[Excerpted passage — start]

Friday, October 21, 2011

Link: Mockingbird: You can't put your arms around a memory, especially a false one

DZ links to a Jonah Lehrer article about false memories.

Humans are storytelling machines. We don’t passively perceive the world – we tell stories about it, translating the helter-skelter of events into tidy narratives. This is often a helpful habit, helping us make sense of mistakes, consider counterfactuals and extract a sense of meaning from the randomness of life.

But our love of stories comes with a serious side-effect: like all good narrators, we tend to forsake the facts when they interfere with the plot. We’re so addicted to the anecdote that we let the truth slip away until, eventually, those stories we tell again and again become exercises in pure fiction. Just the other day I learned that one of my cherished childhood tales – the time my older brother put hot peppers in my Chinese food while I was in the bathroom, thus scorching my young tongue – actually happened to my little sister. I’d stolen her trauma.

One of the things I have spent a good deal of my life thinking about is memory and how it alternately shapes us and is shaped by us.  It is in the realm of memory we often refuse to discover for ourselves that the heart is deceitful above all things.  I could imagine to myself my memory is formidable but there are limits to it.  Conversely, I have been told I have one of the most formidable memories of practically anyone a person has met (and this person had by that time met a lot of people) and that there are still gaps in it.

Joan Didion has written about how the quest for a sensible narrative frequently causes us to falsify our own histories and embrace things that are not really true.  Our personal and collective history can often be unwittingly revised and refined, reverse-engineered in light not of what happened or who we are but who we now imagine ourselves to be.  We can create the narrative of our lives up until this point in such a way as to justify our emotional and intellectual habits now rather than letting the past be what it was.

[Excerpted passage — finish]
[Recorded information — start]

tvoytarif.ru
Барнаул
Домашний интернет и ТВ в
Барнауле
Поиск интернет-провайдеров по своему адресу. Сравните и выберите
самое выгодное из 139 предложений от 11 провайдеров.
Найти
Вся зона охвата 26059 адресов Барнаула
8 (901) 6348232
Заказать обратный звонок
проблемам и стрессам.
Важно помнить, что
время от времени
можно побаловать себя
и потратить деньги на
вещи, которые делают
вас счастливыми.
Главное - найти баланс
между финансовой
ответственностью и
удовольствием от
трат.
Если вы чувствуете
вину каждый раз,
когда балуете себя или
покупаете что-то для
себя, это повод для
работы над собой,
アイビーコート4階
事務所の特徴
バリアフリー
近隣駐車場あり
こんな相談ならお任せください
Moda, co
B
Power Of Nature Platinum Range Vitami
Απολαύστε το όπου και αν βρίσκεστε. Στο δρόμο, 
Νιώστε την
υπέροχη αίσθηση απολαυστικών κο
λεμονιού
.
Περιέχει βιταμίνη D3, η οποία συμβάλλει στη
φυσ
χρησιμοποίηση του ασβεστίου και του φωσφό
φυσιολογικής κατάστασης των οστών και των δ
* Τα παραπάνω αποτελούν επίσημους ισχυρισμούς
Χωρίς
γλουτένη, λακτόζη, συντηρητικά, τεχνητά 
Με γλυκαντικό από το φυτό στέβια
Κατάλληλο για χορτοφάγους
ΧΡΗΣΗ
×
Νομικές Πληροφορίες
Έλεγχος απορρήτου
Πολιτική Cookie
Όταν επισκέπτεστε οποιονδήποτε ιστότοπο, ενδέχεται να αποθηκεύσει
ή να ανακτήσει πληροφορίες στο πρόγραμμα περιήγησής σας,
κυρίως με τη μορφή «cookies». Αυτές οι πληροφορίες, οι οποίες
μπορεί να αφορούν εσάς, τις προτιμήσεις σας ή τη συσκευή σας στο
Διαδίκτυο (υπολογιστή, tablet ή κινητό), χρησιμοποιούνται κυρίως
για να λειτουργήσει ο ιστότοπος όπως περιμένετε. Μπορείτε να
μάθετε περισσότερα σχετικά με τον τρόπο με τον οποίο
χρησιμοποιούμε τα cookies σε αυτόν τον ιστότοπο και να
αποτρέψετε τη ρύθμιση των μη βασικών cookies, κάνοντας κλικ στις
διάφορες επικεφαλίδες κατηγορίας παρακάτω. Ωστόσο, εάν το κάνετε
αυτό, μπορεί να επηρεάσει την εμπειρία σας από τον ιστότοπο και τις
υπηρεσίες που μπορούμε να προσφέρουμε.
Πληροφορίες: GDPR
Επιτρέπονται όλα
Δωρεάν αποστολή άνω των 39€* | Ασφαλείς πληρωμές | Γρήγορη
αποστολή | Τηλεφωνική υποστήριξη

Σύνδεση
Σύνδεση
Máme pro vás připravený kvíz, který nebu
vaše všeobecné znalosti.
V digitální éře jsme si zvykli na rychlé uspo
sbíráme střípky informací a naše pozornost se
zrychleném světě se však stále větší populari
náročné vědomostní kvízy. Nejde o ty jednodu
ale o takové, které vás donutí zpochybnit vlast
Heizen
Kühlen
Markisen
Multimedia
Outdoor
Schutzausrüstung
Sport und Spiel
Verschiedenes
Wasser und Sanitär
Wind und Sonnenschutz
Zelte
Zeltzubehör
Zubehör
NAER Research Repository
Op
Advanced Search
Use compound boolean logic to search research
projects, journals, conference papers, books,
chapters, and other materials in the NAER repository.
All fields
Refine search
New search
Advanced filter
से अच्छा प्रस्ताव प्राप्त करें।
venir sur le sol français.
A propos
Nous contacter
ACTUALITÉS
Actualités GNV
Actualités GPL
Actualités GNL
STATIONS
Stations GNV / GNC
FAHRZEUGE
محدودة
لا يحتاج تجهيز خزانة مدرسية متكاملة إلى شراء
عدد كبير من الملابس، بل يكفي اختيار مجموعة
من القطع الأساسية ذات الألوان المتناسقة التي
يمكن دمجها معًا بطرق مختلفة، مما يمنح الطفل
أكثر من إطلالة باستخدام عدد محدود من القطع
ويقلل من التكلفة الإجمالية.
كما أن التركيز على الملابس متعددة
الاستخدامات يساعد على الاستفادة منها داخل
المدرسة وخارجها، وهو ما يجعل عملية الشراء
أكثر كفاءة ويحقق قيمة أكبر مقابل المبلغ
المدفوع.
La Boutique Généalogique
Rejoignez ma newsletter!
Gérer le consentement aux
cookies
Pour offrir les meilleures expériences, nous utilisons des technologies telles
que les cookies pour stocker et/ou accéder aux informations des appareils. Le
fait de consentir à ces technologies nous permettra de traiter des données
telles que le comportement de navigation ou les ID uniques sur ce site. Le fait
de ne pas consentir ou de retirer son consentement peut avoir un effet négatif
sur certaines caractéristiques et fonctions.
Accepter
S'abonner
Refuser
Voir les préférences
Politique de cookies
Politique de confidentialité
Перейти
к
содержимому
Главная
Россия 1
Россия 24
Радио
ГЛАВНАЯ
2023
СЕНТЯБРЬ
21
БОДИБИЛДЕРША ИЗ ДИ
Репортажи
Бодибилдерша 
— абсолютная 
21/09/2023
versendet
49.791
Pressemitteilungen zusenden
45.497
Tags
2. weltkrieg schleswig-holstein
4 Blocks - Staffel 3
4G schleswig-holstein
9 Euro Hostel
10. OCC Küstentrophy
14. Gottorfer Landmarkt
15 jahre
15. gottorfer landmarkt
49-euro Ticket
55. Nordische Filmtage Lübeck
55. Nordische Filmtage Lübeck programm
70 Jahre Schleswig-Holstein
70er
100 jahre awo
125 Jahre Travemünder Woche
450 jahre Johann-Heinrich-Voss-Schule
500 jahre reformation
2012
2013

[Recorded information — finish]

_What this exercise asks_.
1: Translate this sentence from the blog post on memory into Spanish: "Humans are storytelling machines."
2: Extend the blog post on memory, picking up after its final sentence.
The records are separate from the blog post on memory.

_Answers for this exercise_.
1: Los seres humanos son máquinas de contar historias.

2:
Conversion stories both illustrate the power of this capacity and how it can be both helpful and dangerous.  A conversion can lead one to describe truthfully how "I used to do X but now I do Y.  I used to do A but not I do B."  Yet in the annals of American evangelicalism an unexamined emotional script may exist (as Fearsome Tycoon alluded to so simply at the Boar's Head Tavern recently).  An American in the throes of evangelicalism who leaves that can construct a conversion story post-conversion in which all it took was some simple thing that flipped a switch.  "I used to be evangelical and then I found out evolution is true" is the most common one for the conversion of an evangelical into an atheist or simply someone who's not "evangelical" enough for other evangelicals.  "I used to be an unbeliever and then I read book X."  Is a common conversion narrative for many Christians.  The notion that conversion is actually a process taking years or even decades is easier to skim over. 

In the midst of seeking out the singular, transformative experience we can be prompted (yes, I chose that word strategically) by social conformity and an eagerness to please that puts us in a frame of mind and heart where we accept a narrative trope that is not actually true of us.  One of the most pernicious yet widespread examples of this was the recovered memory movement from the 1980s and 1990s.  It became easy for individuals to remember things that did not happen to them because they were prone to the power of suggestion.  It became possible to reconstruct a history that didn't exist through immersion in counseling or a social unit in which it was accepted that cathartic, transformative incidents that happened before your brain developed the capacity to form long-term memories or register their relational and emotional significance.  It became possible to remember things that never happened as a magical way to explain why you are who you are now.  To the extent that Joan Didion has written about this capacity in humanity I enjoy her work (and for various other reasons).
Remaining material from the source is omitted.